Hemelwater in het plangebied komt rechtstreeks in het oppervlaktewater terecht, of infiltreert in de bodem en wordt dan afgevoerd naar het oppervlaktewater. Doordat er een toename van verharding en bebouwing plaatsvindt, wordt het hemelwater echter versneld afgevoerd richting het oppervlaktewater. Dit is niet wenselijk. De toename van verharding en bebouwing bedraagt meer dan 1.000 m², wat HDSR als bovengrens in het landelijk gebied hanteert. De totale toename bedraagt 1.872 m² verharding en bebouwing. Als gevolg hiervan heeft HDSR aangegeven dat er minimaal 15% compensatie moet plaatsvinden van de toename van het verharde oppervlak, in de vorm van open water. Het gaat om een compensatie van circa 281 m². Deze compensatie vindt plaats aan de noordwestzijde van de plas Eend, waar een eiland met observatiepost wordt gecreëerd, door een deel van de bestaande groenstrook te "doorsteken" en een deel van het weiland af te graven. Dit biedt de benodigde extra ruimte voor het water, die tevens kan worden ingericht met diverse oevervegetaties, zoals riet of lelies. In totaal wordt op basis van de huidige inrichtingsschets circa 1.650 m² nieuw open water gerealiseerd. Dit is ruim voldoende ter compensatie van de toename van verharding. Overlast Doordat een groot deel van het plangebied bestaat uit een waterpartij (plas Eend) en recent een nieuw gemaal Oud Kamerik ten noordwesten van het plangebied is gerealiseerd, is het gebied in de toekomst voldoende beschermd tegen wateroverlast. Het nieuwe gemaal zorgt voor het peilbeheer in de omgeving en de rest van het plangebied, waarbij het peil dusdanig laag wordt gehouden dat een piekbelasting de ruimte heeft. De waterlopen in het plangebied worden zoveel mogelijk vrijgehouden, zodat waterberging mogelijk blijft. Ook blijft het mogelijk om te kanoën in de waterlopen binnen het plangebied. Afvalwater Afvalwater wordt via de bestaande riolering afgevoerd. In de nieuwe situatie is sprake van een toename van afvalwater, doordat er sanitaire faciliteiten worden gerealiseerd bij het restaurant en er sprake is van meer bezoekers voor zowel Kameryck als de kinderboerderij. Deze nieuwe sanitaire faciliteiten worden aangesloten op de al aanwezige riolering. Beheer en onderhoud De primaire watergangen in het plangebied worden beheerd en onderhouden door HDSR. De oevers van deze watergangen dienen vrij te blijven, om dit beheer en onderhoud mogelijk te houden.

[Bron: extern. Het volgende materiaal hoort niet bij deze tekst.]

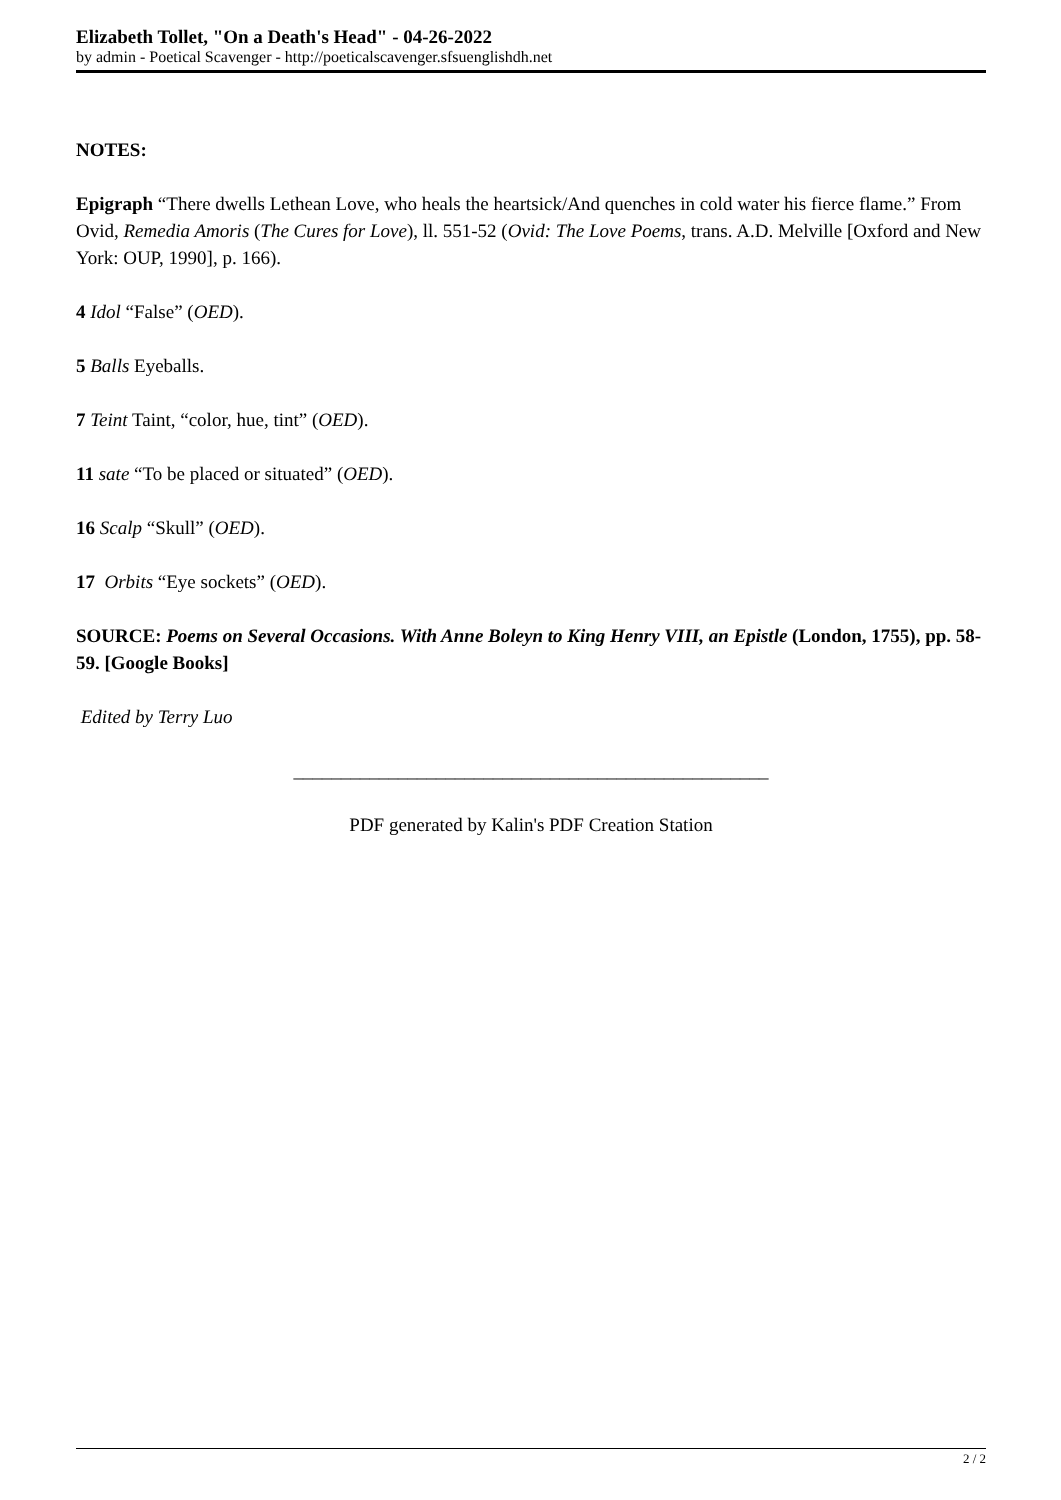Elizabeth Tollet, "On a Death's Head" - 04-26-2022
by admin - Poetical Scavenger - http://poeticalscavenger.sfsuenglishdh.net
NOTES:
Epigraph “There dwells Lethean Love, who heals the heartsick/And quenches in cold water his fierce flame.” From Ovid, Remedia Amoris (The Cures for Love), ll. 551-52 (Ovid: The Love Poems, trans. A.D. Melville [Oxford and New York: OUP, 1990], p. 166).
4 Idol “False” (OED).
5 Balls Eyeballs.
7 Teint Taint, “color, hue, tint” (OED).
11 sate “To be placed or situated” (OED).
16 Scalp “Skull” (OED).
17 Orbits “Eye sockets” (OED).
SOURCE: Poems on Several Occasions. With Anne Boleyn to King Henry VIII, an Epistle (London, 1755), pp. 58-59. [Google Books]
Edited by Terry Luo
__________________________________________________
PDF generated by Kalin's PDF Creation Station
2 / 2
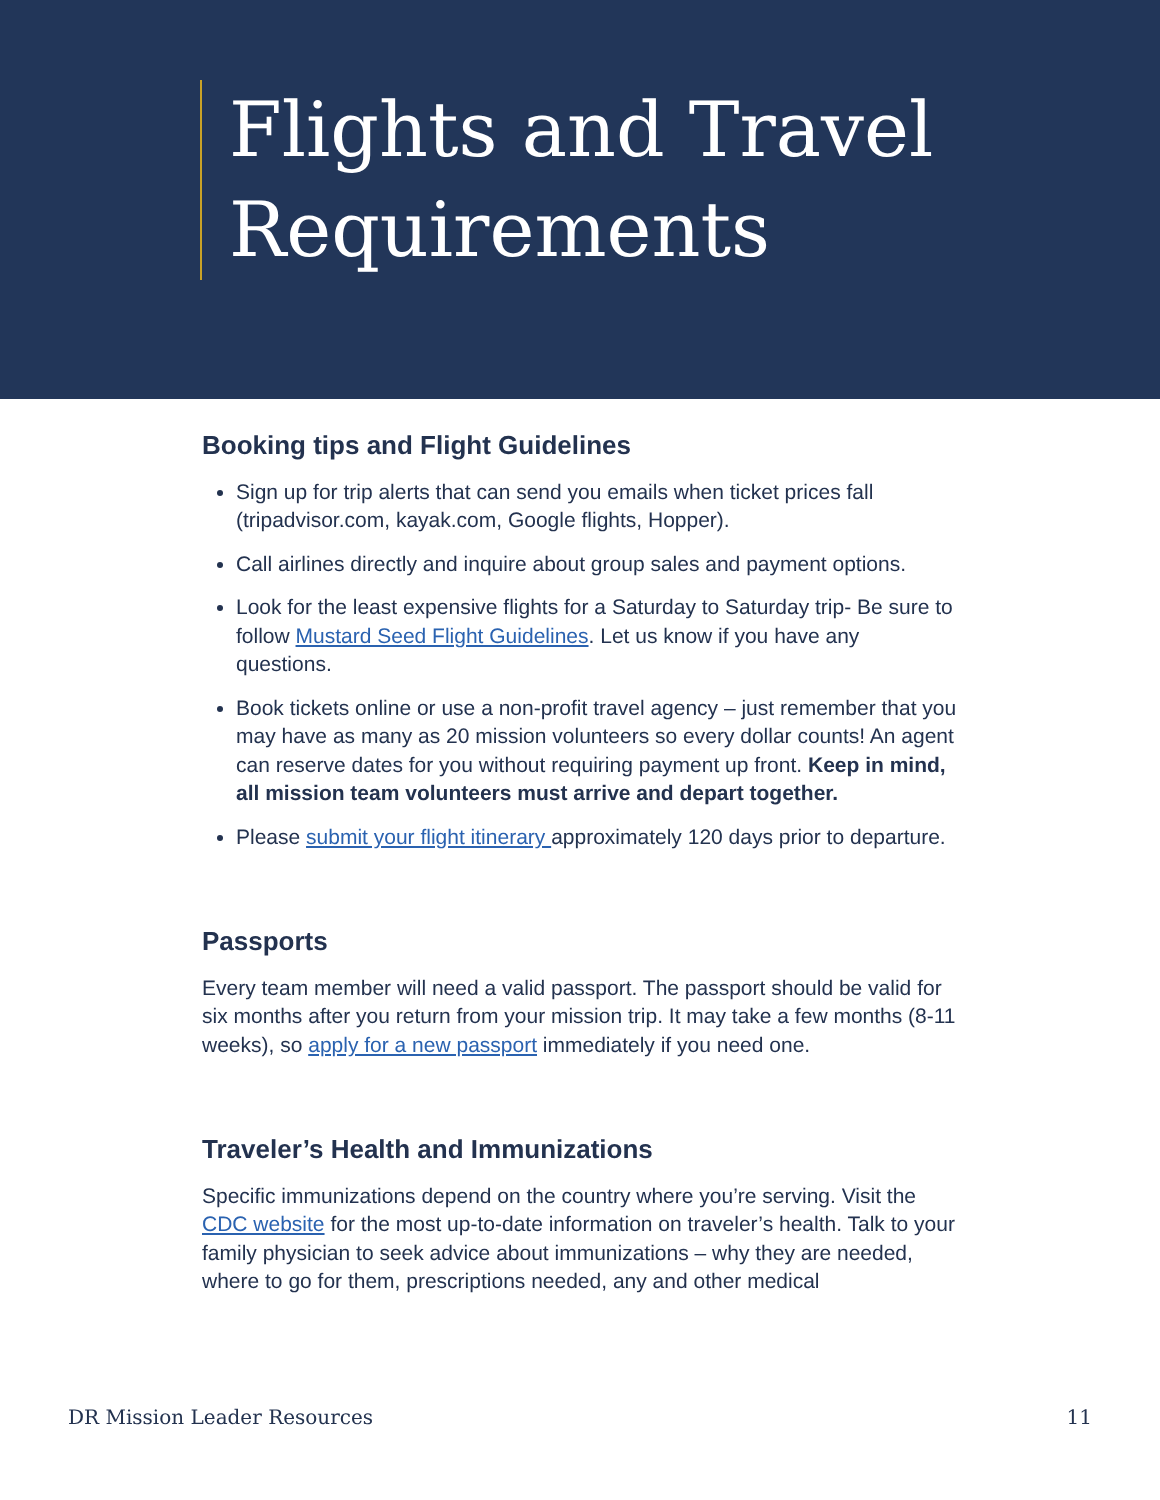Flights and Travel Requirements
Booking tips and Flight Guidelines
Sign up for trip alerts that can send you emails when ticket prices fall (tripadvisor.com, kayak.com, Google flights, Hopper).
Call airlines directly and inquire about group sales and payment options.
Look for the least expensive flights for a Saturday to Saturday trip- Be sure to follow Mustard Seed Flight Guidelines. Let us know if you have any questions.
Book tickets online or use a non-profit travel agency – just remember that you may have as many as 20 mission volunteers so every dollar counts! An agent can reserve dates for you without requiring payment up front. Keep in mind, all mission team volunteers must arrive and depart together.
Please submit your flight itinerary approximately 120 days prior to departure.
Passports
Every team member will need a valid passport. The passport should be valid for six months after you return from your mission trip. It may take a few months (8-11 weeks), so apply for a new passport immediately if you need one.
Traveler’s Health and Immunizations
Specific immunizations depend on the country where you’re serving. Visit the CDC website for the most up-to-date information on traveler’s health. Talk to your family physician to seek advice about immunizations – why they are needed, where to go for them, prescriptions needed, any and other medical
DR Mission Leader Resources 11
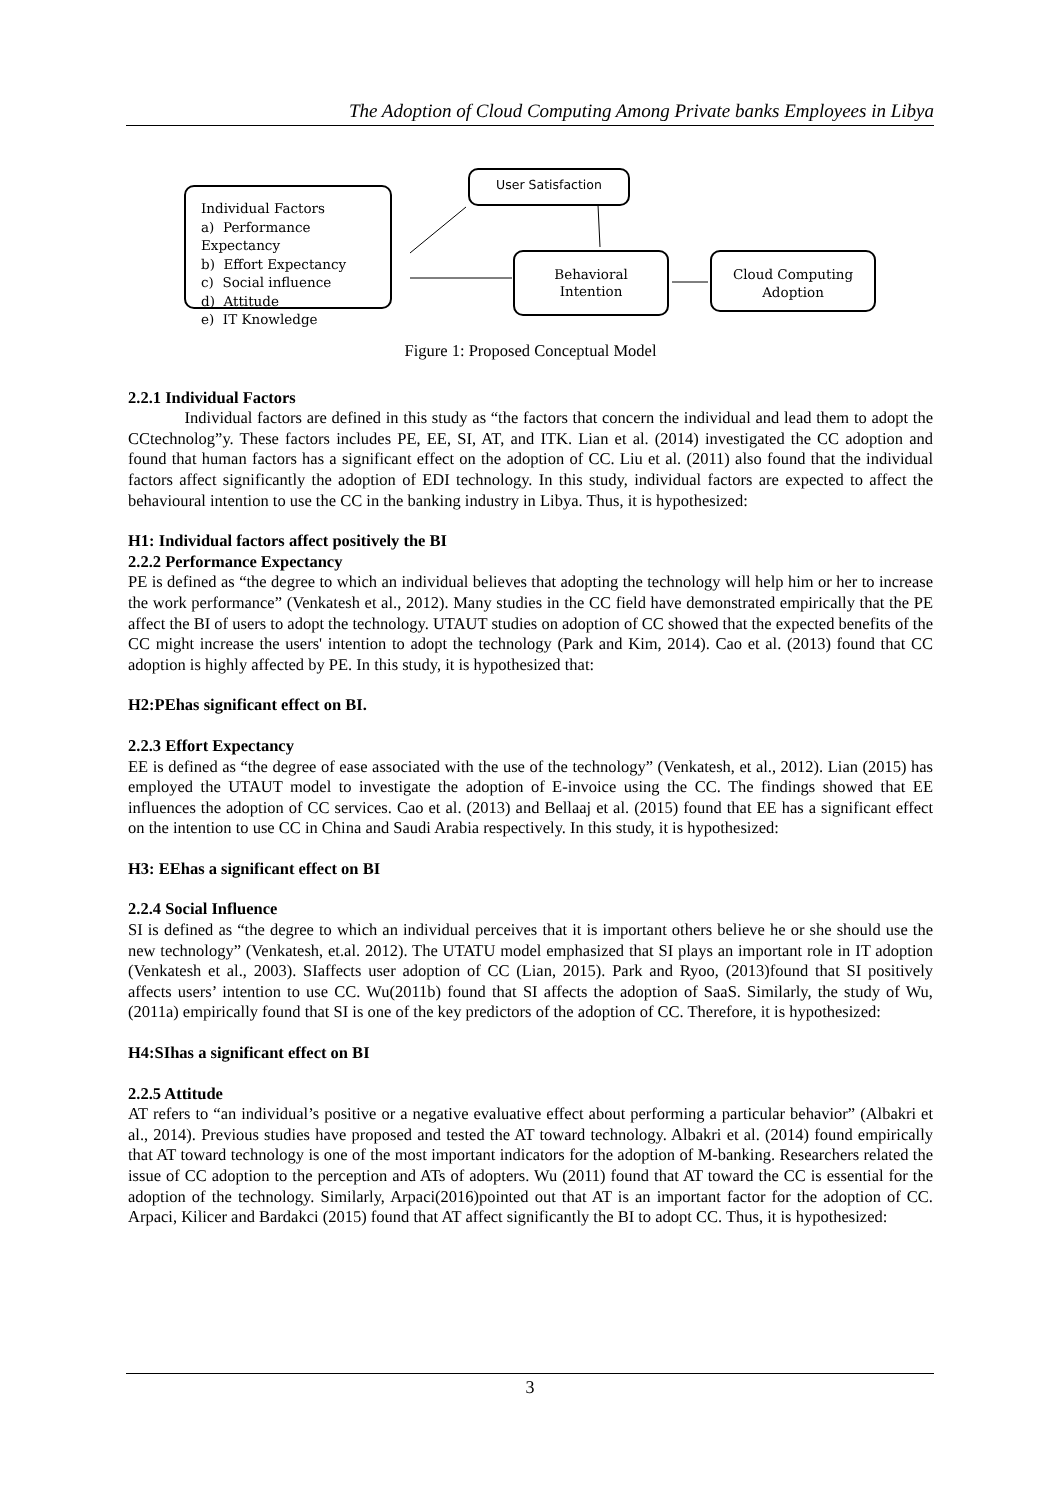The Adoption of Cloud Computing Among Private banks Employees in Libya
Individual Factors
a) Performance Expectancy
b) Effort Expectancy
c) Social influence
d) Attitude
e) IT Knowledge
User Satisfaction
Behavioral
Intention
Cloud Computing
Adoption
Figure 1: Proposed Conceptual Model
2.2.1 Individual Factors
Individual factors are defined in this study as “the factors that concern the individual and lead them to adopt the CCtechnolog”y. These factors includes PE, EE, SI, AT, and ITK. Lian et al. (2014) investigated the CC adoption and found that human factors has a significant effect on the adoption of CC. Liu et al. (2011) also found that the individual factors affect significantly the adoption of EDI technology. In this study, individual factors are expected to affect the behavioural intention to use the CC in the banking industry in Libya. Thus, it is hypothesized:
H1: Individual factors affect positively the BI
2.2.2 Performance Expectancy
PE is defined as “the degree to which an individual believes that adopting the technology will help him or her to increase the work performance” (Venkatesh et al., 2012). Many studies in the CC field have demonstrated empirically that the PE affect the BI of users to adopt the technology. UTAUT studies on adoption of CC showed that the expected benefits of the CC might increase the users' intention to adopt the technology (Park and Kim, 2014). Cao et al. (2013) found that CC adoption is highly affected by PE. In this study, it is hypothesized that:
H2:PEhas significant effect on BI.
2.2.3 Effort Expectancy
EE is defined as “the degree of ease associated with the use of the technology” (Venkatesh, et al., 2012). Lian (2015) has employed the UTAUT model to investigate the adoption of E-invoice using the CC. The findings showed that EE influences the adoption of CC services. Cao et al. (2013) and Bellaaj et al. (2015) found that EE has a significant effect on the intention to use CC in China and Saudi Arabia respectively. In this study, it is hypothesized:
H3: EEhas a significant effect on BI
2.2.4 Social Influence
SI is defined as “the degree to which an individual perceives that it is important others believe he or she should use the new technology” (Venkatesh, et.al. 2012). The UTATU model emphasized that SI plays an important role in IT adoption (Venkatesh et al., 2003). SIaffects user adoption of CC (Lian, 2015). Park and Ryoo, (2013)found that SI positively affects users’ intention to use CC. Wu(2011b) found that SI affects the adoption of SaaS. Similarly, the study of Wu, (2011a) empirically found that SI is one of the key predictors of the adoption of CC. Therefore, it is hypothesized:
H4:SIhas a significant effect on BI
2.2.5 Attitude
AT refers to “an individual’s positive or a negative evaluative effect about performing a particular behavior” (Albakri et al., 2014). Previous studies have proposed and tested the AT toward technology. Albakri et al. (2014) found empirically that AT toward technology is one of the most important indicators for the adoption of M-banking. Researchers related the issue of CC adoption to the perception and ATs of adopters. Wu (2011) found that AT toward the CC is essential for the adoption of the technology. Similarly, Arpaci(2016)pointed out that AT is an important factor for the adoption of CC. Arpaci, Kilicer and Bardakci (2015) found that AT affect significantly the BI to adopt CC. Thus, it is hypothesized:
3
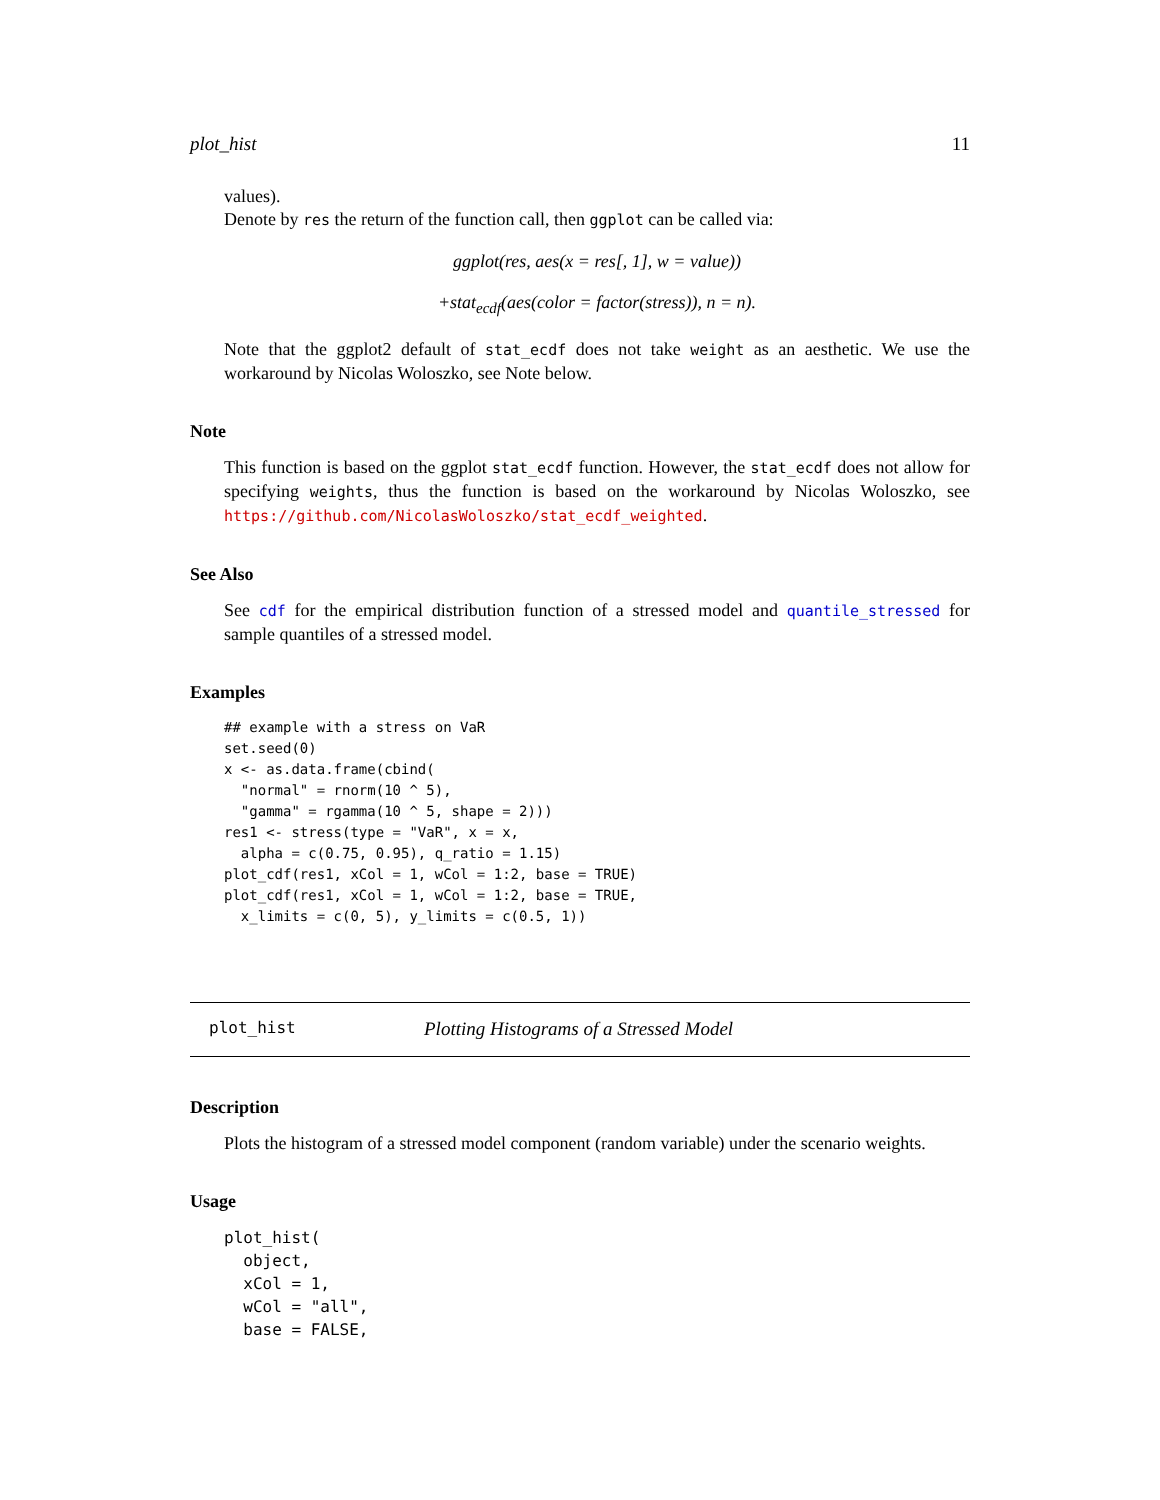plot_hist 11
values).
Denote by res the return of the function call, then ggplot can be called via:
ggplot(res, aes(x = res[, 1], w = value))
+stat<sub>ecdf</sub>(aes(color = factor(stress)), n = n).
Note that the ggplot2 default of stat_ecdf does not take weight as an aesthetic. We use the workaround by Nicolas Woloszko, see Note below.
Note
This function is based on the ggplot stat_ecdf function. However, the stat_ecdf does not allow for specifying weights, thus the function is based on the workaround by Nicolas Woloszko, see https://github.com/NicolasWoloszko/stat_ecdf_weighted.
See Also
See cdf for the empirical distribution function of a stressed model and quantile_stressed for sample quantiles of a stressed model.
Examples
## example with a stress on VaR
set.seed(0)
x <- as.data.frame(cbind(
  "normal" = rnorm(10 ^ 5),
  "gamma" = rgamma(10 ^ 5, shape = 2)))
res1 <- stress(type = "VaR", x = x,
  alpha = c(0.75, 0.95), q_ratio = 1.15)
plot_cdf(res1, xCol = 1, wCol = 1:2, base = TRUE)
plot_cdf(res1, xCol = 1, wCol = 1:2, base = TRUE,
  x_limits = c(0, 5), y_limits = c(0.5, 1))
plot_hist Plotting Histograms of a Stressed Model
Description
Plots the histogram of a stressed model component (random variable) under the scenario weights.
Usage
plot_hist(
  object,
  xCol = 1,
  wCol = "all",
  base = FALSE,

bestemmingsplan "Oortjespad" (vastgesteld)
75
Direct ten noorden van het plangebied wordt een nieuw wandelpad aangelegd, met een brug over de bestaande watergang. Hoewel dit buiten het plangebied valt, omdat deze ontwikkeling mogelijk is binnen het ter plaatse geldende bestemmingsplan, heeft HDSR aangegeven dat bij de aanleg van de brug rekening moet worden gehouden met het beheer en onderhoud van de watergang. De brug moet daarvoor minimaal 0,8 m hoog zijn en doorgang bieden voor een boot van minimaal 2 m breed. Tevens dient het water voldoende te kunnen doorstromen. In het kader van de benodigde watervergunning wordt hier de nodige aandacht aan besteed. Risico's en kosten Ten aanzien van de watercompensatie en het realiseren van het eiland is de initiatiefnemer verantwoordelijk voor de kosten en compensatie van gedempt water. De watercompensatie vindt plaats door het eiland te creëren, eventueel in combinatie met natuurvriendelijke oevers. HDSR heeft aangegeven dat er subsidiemogelijkheden zijn voor de aanleg van natuurvriendelijke oevers. Het aspect 'water' kan goed worden ingepast in de ontwikkeling van dit plan.
5.12.3
Overig
Om verontreiniging van bodem, grond en oppervlaktewater zoveel mogelijk te voorkomen, wordt de toepassing van uitlogende bouwmaterialen (zoals koper, lood of zink) tot een minimum beperkt. In het kader van de verlening van de omgevingsvergunning voor het bouwen wordt hieraan de nodige aandacht besteed. Uit de waterparagraaf blijkt dat HDSR onder de genoemde voorwaarden wil meewerken aan de ontwikkeling van het plan. Het aspect water vormt dan ook geen belemmering voor de ontwikkeling van het plan.
5.13
Verkeer en parkeren
5.13.1
Bereikbaarheid
Het plangebied is bereikbaar via het Oortjespad. Deze weg staat in directe verbinding met de provinciale weg ir. Enschedeweg (N212) ten oosten van het plangebied en de Van Teylingenweg aan de westzijde. Dit geeft voldoende aanrijmogelijkheden voor bezoekers die met de auto naar het plangebied komen. Tevens zijn er mogelijkheden om met het openbaar vervoer naar de locatie te komen. Hiervoor wordt verwezen naar subparagraaf 5.13.2.
5.13.2
Openbaar vervoer
Ten oosten van het plangebied zijn twee bushaltes aanwezig, direct grenzend aan het plangebied. Eén daarvan is aanwezig op de ir. Enschedeweg (N212) en één aan de Teckop, in het verlengde van het Oortjespad, direct aan de overzijde van de N212. Van deze haltes vertrekt een bus naar Woerden NS of Mijdrecht. Sinds vorig jaar is op Oortjespad zelf ook een bushalte, voor de bus tussen Woerden NS en Breukelen NS. Kameryck biedt bij arrangementen een gratis shuttle verbinding vanaf de treinstations Woerden en Breukelen. De buslijnen rijden niet op zondag. Het plangebied is bereikbaar voor zowel lokaal als regionaal openbaar vervoer.
5.13.3
Parkeren
In het plangebied zijn drie permanente basis-parkeervoorzieningen aanwezig met ruimte voor in totaal 409 auto's. De parkeervoorzieningen bevinden zich aan de zuidzijde van het plangebied, verspreid over de gehele breedte van oost naar west (zie bijlage 13).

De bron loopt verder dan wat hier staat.